BEGIN MATERIAL SHOWN
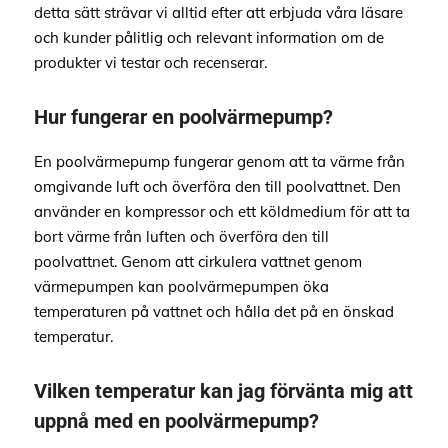
detta sätt strävar vi alltid efter att erbjuda våra läsare
och kunder pålitlig och relevant information om de
produkter vi testar och recenserar.
Hur fungerar en poolvärmepump?
En poolvärmepump fungerar genom att ta värme från
omgivande luft och överföra den till poolvattnet. Den
använder en kompressor och ett köldmedium för att ta
bort värme från luften och överföra den till
poolvattnet. Genom att cirkulera vattnet genom
värmepumpen kan poolvärmepumpen öka
temperaturen på vattnet och hålla det på en önskad
temperatur.
Vilken temperatur kan jag förvänta mig att
uppnå med en poolvärmepump?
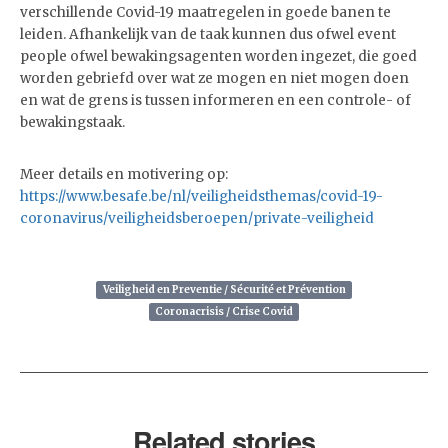
verschillende Covid-19 maatregelen in goede banen te
leiden. Afhankelijk van de taak kunnen dus ofwel event
people ofwel bewakingsagenten worden ingezet, die goed
worden gebriefd over wat ze mogen en niet mogen doen
en wat de grens is tussen informeren en een controle- of
bewakingstaak.
Meer details en motivering op:
https://www.besafe.be/nl/veiligheidsthemas/covid-19-
coronavirus/veiligheidsberoepen/private-veiligheid
Veiligheid en Preventie / Sécurité et Prévention
Coronacrisis / Crise Covid
Related stories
END MATERIAL SHOWN
What I need is every record written out exactly, minus the pictures.

detta sätt strävar vi alltid efter att erbjuda våra läsare
och kunder pålitlig och relevant information om de
produkter vi testar och recenserar.
Hur fungerar en poolvärmepump?
En poolvärmepump fungerar genom att ta värme från
omgivande luft och överföra den till poolvattnet. Den
använder en kompressor och ett köldmedium för att ta
bort värme från luften och överföra den till
poolvattnet. Genom att cirkulera vattnet genom
värmepumpen kan poolvärmepumpen öka
temperaturen på vattnet och hålla det på en önskad
temperatur.
Vilken temperatur kan jag förvänta mig att
uppnå med en poolvärmepump?
verschillende Covid-19 maatregelen in goede banen te
leiden. Afhankelijk van de taak kunnen dus ofwel event
people ofwel bewakingsagenten worden ingezet, die goed
worden gebriefd over wat ze mogen en niet mogen doen
en wat de grens is tussen informeren en een controle- of
bewakingstaak.
Meer details en motivering op:
https://www.besafe.be/nl/veiligheidsthemas/covid-19-
coronavirus/veiligheidsberoepen/private-veiligheid
Veiligheid en Preventie / Sécurité et Prévention
Coronacrisis / Crise Covid
Related stories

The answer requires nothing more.